*EXERCISE DETAILS*. All of the records below should be output exactly.

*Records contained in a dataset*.
◆ ◆ ◆

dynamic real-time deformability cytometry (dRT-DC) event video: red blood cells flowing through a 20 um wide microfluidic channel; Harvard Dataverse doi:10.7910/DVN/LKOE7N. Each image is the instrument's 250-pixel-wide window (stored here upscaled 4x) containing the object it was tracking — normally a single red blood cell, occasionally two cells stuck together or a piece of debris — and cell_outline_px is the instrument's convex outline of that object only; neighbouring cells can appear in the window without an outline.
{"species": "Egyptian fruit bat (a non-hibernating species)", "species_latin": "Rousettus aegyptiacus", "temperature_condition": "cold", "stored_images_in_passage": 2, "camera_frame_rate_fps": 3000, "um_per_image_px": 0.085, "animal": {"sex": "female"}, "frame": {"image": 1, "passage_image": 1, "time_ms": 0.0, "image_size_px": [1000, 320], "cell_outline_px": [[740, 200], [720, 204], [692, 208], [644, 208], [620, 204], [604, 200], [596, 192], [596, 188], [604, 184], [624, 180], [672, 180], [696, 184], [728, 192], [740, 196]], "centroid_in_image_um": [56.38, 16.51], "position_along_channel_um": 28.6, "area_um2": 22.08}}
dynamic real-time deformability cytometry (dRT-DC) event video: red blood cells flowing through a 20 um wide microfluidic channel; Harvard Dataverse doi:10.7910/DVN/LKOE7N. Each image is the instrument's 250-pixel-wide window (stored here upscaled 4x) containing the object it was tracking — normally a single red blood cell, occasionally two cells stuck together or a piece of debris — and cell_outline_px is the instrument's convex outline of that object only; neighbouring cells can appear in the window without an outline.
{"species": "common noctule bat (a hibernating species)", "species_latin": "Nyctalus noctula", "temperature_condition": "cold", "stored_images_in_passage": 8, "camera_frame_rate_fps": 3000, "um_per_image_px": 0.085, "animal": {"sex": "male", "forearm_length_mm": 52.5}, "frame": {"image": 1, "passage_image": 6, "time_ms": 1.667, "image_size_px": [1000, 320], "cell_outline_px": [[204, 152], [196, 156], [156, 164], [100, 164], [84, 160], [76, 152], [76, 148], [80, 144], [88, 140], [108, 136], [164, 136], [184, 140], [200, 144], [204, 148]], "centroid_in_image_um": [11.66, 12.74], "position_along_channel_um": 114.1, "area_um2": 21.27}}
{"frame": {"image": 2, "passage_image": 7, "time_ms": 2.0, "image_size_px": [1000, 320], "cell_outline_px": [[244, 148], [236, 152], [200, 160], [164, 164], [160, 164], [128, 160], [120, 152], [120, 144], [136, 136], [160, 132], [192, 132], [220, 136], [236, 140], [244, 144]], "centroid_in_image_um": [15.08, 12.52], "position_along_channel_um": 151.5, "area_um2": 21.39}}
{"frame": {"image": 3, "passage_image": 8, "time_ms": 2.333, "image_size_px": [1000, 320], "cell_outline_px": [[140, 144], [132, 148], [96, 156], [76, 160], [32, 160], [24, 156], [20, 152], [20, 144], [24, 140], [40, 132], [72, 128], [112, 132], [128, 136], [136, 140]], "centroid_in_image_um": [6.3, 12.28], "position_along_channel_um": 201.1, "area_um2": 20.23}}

◆ ◆ ◆

*ANSWER TO THE PROBLEM*.
dynamic real-time deformability cytometry (dRT-DC) event video: red blood cells flowing through a 20 um wide microfluidic channel; Harvard Dataverse doi:10.7910/DVN/LKOE7N. Each image is the instrument's 250-pixel-wide window (stored here upscaled 4x) containing the object it was tracking — normally a single red blood cell, occasionally two cells stuck together or a piece of debris — and cell_outline_px is the instrument's convex outline of that object only; neighbouring cells can appear in the window without an outline.
{"species": "Egyptian fruit bat (a non-hibernating species)", "species_latin": "Rousettus aegyptiacus", "temperature_condition": "cold", "stored_images_in_passage": 2, "camera_frame_rate_fps": 3000, "um_per_image_px": 0.085, "animal": {"sex": "female"}, "frame": {"image": 1, "passage_image": 1, "time_ms": 0.0, "image_size_px": [1000, 320], "cell_outline_px": [[740, 200], [720, 204], [692, 208], [644, 208], [620, 204], [604, 200], [596, 192], [596, 188], [604, 184], [624, 180], [672, 180], [696, 184], [728, 192], [740, 196]], "centroid_in_image_um": [56.38, 16.51], "position_along_channel_um": 28.6, "area_um2": 22.08}}
dynamic real-time deformability cytometry (dRT-DC) event video: red blood cells flowing through a 20 um wide microfluidic channel; Harvard Dataverse doi:10.7910/DVN/LKOE7N. Each image is the instrument's 250-pixel-wide window (stored here upscaled 4x) containing the object it was tracking — normally a single red blood cell, occasionally two cells stuck together or a piece of debris — and cell_outline_px is the instrument's convex outline of that object only; neighbouring cells can appear in the window without an outline.
{"species": "common noctule bat (a hibernating species)", "species_latin": "Nyctalus noctula", "temperature_condition": "cold", "stored_images_in_passage": 8, "camera_frame_rate_fps": 3000, "um_per_image_px": 0.085, "animal": {"sex": "male", "forearm_length_mm": 52.5}, "frame": {"image": 1, "passage_image": 6, "time_ms": 1.667, "image_size_px": [1000, 320], "cell_outline_px": [[204, 152], [196, 156], [156, 164], [100, 164], [84, 160], [76, 152], [76, 148], [80, 144], [88, 140], [108, 136], [164, 136], [184, 140], [200, 144], [204, 148]], "centroid_in_image_um": [11.66, 12.74], "position_along_channel_um": 114.1, "area_um2": 21.27}}
{"frame": {"image": 2, "passage_image": 7, "time_ms": 2.0, "image_size_px": [1000, 320], "cell_outline_px": [[244, 148], [236, 152], [200, 160], [164, 164], [160, 164], [128, 160], [120, 152], [120, 144], [136, 136], [160, 132], [192, 132], [220, 136], [236, 140], [244, 144]], "centroid_in_image_um": [15.08, 12.52], "position_along_channel_um": 151.5, "area_um2": 21.39}}
{"frame": {"image": 3, "passage_image": 8, "time_ms": 2.333, "image_size_px": [1000, 320], "cell_outline_px": [[140, 144], [132, 148], [96, 156], [76, 160], [32, 160], [24, 156], [20, 152], [20, 144], [24, 140], [40, 132], [72, 128], [112, 132], [128, 136], [136, 140]], "centroid_in_image_um": [6.3, 12.28], "position_along_channel_um": 201.1, "area_um2": 20.23}}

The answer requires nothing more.